- [Lo que se pide]:
Reproduce sin cambios el fragmento del texto sobre SAP que empieza en "SAP es el ERP" y termina en "montarla por fuera.".

El consejo de SAP considera que la compañía necesita un avance real en IA en los próximos meses o se quedará atrás frente a la competencia, según publicó Bloomberg el 8 de septiembre. La acción de SAP cayó cerca de un 47% en el último año. El consejero delegado, Christian Klein, ha tomado control directo de la estrategia de IA y ha recortado plantilla y gasto operativo para sostener la apuesta.

SAP es el ERP que sostiene procesos de finanzas, compras o inventario en miles de empresas medianas europeas. Que su propio consejo dude de su ritmo en IA no es un problema interno de SAP: es una señal de riesgo para quien depende de ese proveedor para automatizar procesos críticos y esperaba que la IA llegara integrada, sin tener que montarla por fuera.

Klein situó la respuesta en una plataforma nueva que estará disponible de forma general en otoño, y fue explícito sobre la presión: lo importante, dijo, es que dentro de 12 meses esa apuesta produzca resultados financieros claros. Es una fecha y un criterio de éxito concretos, no una promesa abierta en el tiempo.

- [Registros de datos guardados]:
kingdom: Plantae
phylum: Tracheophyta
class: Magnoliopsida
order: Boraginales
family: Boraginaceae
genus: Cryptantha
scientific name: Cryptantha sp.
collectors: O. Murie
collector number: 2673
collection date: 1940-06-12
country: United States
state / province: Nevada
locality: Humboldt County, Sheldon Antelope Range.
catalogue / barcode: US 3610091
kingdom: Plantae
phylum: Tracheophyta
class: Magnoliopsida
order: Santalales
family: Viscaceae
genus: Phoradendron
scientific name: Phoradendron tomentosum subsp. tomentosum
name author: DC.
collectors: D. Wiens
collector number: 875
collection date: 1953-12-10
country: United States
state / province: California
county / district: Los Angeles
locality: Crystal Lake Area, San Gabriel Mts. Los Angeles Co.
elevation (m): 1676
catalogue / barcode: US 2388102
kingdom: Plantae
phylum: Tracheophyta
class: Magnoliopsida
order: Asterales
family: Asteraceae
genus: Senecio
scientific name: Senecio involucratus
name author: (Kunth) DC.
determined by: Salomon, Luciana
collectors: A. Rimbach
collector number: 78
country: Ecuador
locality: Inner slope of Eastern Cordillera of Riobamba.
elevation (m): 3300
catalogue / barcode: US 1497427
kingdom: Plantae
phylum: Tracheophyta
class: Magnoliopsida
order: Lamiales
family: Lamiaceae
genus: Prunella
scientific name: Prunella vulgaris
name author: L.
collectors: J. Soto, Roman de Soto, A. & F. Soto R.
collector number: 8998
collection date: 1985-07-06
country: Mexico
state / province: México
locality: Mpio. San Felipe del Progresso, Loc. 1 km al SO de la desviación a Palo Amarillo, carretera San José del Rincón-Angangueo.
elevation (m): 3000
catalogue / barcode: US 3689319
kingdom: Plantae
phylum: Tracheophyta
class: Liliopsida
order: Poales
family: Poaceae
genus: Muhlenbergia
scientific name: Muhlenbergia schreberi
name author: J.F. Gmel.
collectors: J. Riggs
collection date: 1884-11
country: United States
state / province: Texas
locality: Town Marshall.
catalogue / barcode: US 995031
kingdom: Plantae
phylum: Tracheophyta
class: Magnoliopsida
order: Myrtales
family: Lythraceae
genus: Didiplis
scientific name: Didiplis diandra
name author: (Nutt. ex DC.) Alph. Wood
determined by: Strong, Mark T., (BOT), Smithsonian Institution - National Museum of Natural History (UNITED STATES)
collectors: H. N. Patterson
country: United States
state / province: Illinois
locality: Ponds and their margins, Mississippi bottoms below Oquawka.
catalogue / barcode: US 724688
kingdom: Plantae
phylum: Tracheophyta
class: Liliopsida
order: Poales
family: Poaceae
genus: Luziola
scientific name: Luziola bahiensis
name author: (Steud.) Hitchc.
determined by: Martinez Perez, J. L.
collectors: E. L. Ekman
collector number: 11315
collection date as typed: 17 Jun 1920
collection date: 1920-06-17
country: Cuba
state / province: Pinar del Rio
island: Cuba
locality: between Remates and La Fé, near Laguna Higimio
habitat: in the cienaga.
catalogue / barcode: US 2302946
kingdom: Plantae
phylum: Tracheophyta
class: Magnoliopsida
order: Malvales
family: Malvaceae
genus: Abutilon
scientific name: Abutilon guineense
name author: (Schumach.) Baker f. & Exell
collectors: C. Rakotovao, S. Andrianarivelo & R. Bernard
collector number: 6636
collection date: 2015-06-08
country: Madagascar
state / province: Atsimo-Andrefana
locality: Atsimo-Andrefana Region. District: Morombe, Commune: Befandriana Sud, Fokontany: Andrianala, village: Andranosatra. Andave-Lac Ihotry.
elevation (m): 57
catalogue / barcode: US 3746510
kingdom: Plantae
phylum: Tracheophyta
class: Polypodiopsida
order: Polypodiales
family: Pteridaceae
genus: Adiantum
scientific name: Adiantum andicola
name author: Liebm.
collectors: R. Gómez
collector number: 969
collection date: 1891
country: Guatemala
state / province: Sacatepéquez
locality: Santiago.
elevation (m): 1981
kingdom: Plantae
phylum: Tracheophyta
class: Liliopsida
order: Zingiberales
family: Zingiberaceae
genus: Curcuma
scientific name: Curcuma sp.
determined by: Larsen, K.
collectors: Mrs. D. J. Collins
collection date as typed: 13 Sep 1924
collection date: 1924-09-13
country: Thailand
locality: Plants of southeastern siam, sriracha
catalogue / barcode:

- [Respuesta]:
SAP es el ERP que sostiene procesos de finanzas, compras o inventario en miles de empresas medianas europeas. Que su propio consejo dude de su ritmo en IA no es un problema interno de SAP: es una señal de riesgo para quien depende de ese proveedor para automatizar procesos críticos y esperaba que la IA llegara integrada, sin tener que montarla por fuera.